From The South
Portraits: Punta Arenas and Valparaíso

By: Vicente González Mimica
Curated by: Fabian Goncalvez
Presented by: AMA | Art Museum of the Americas

The artist presents black-and-white portraits from two cities in the south of Chile. Like in the Charles Dickens novel A Tale of Two Cities, one city (London) is described as law-abiding and orderly— analogous to how the artist presents Punta Arenas—and is contrasted with a largely politically agitated city (Paris), which is how González sees Valparaíso. As the artist describes: “The city is violent to me at first sight, perhaps with the character of who has made himself. It grows every day like the jungle that penetrates its streams in all the hills that make it up to reach the sea. It is not planned, it only occupies the spaces left by nature, like plants in an abandoned garden.”
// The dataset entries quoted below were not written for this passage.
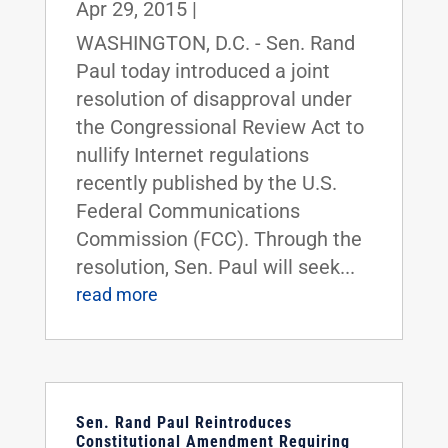
Apr 29, 2015
|
WASHINGTON, D.C. - Sen. Rand
Paul today introduced a joint
resolution of disapproval under
the Congressional Review Act to
nullify Internet regulations
recently published by the U.S.
Federal Communications
Commission (FCC). Through the
resolution, Sen. Paul will seek...
read more
Sen. Rand Paul Reintroduces
Constitutional Amendment Requiring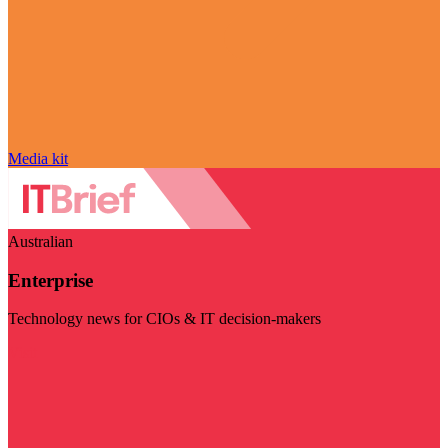
Media kit
Australian
Enterprise
Technology news for CIOs & IT decision-makers
Visit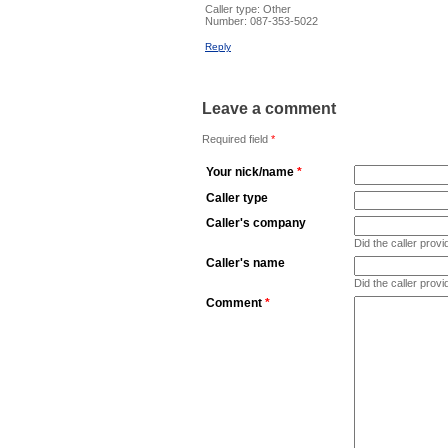
Caller type: Other
Number:
087-353-5022
Reply
Leave a comment
Required field
*
Your nick/name
*
Caller type
Caller's company
Did the caller pro
Caller's name
Did the caller prov
Comment
*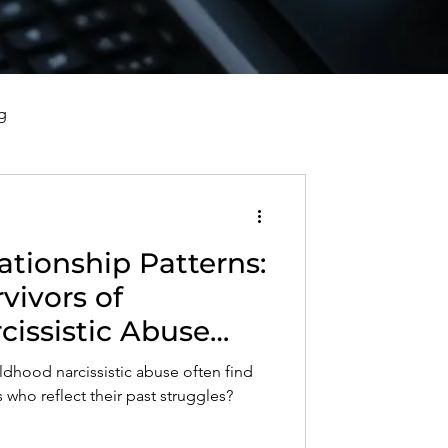
g
vorce, and Healing
ationship Patterns:
al Well-Being and Healing
vivors of
cissistic Abuse
s, Reflections, and Poems
 Dynamics in
ldhood narcissistic abuse often find
nerships
who reflect their past struggles?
In González’s Liceo series, he celebrates the individual achievements of each student, while seeing the fruits of hard work of families, teachers, and friends. They have been suspended in a time defining adolescence and hope. These students’ portraits in school uniforms, in long Liceo hallways and in workshops wearing trade uniforms, is reminiscent of a hopeful past. It is as if González were evoking the ancestors who arrived to these shores to fulfill dreams and prosper. As Alfred Doblin wrote on August Sanders’ portraits of German people: they are a maximized expression of the combined efforts of a social class, where the greatest achievement is the taming of individuality. He adds that it was their desire to succeed that brought them to this point, and that belonging to this place ultimately held them back as people.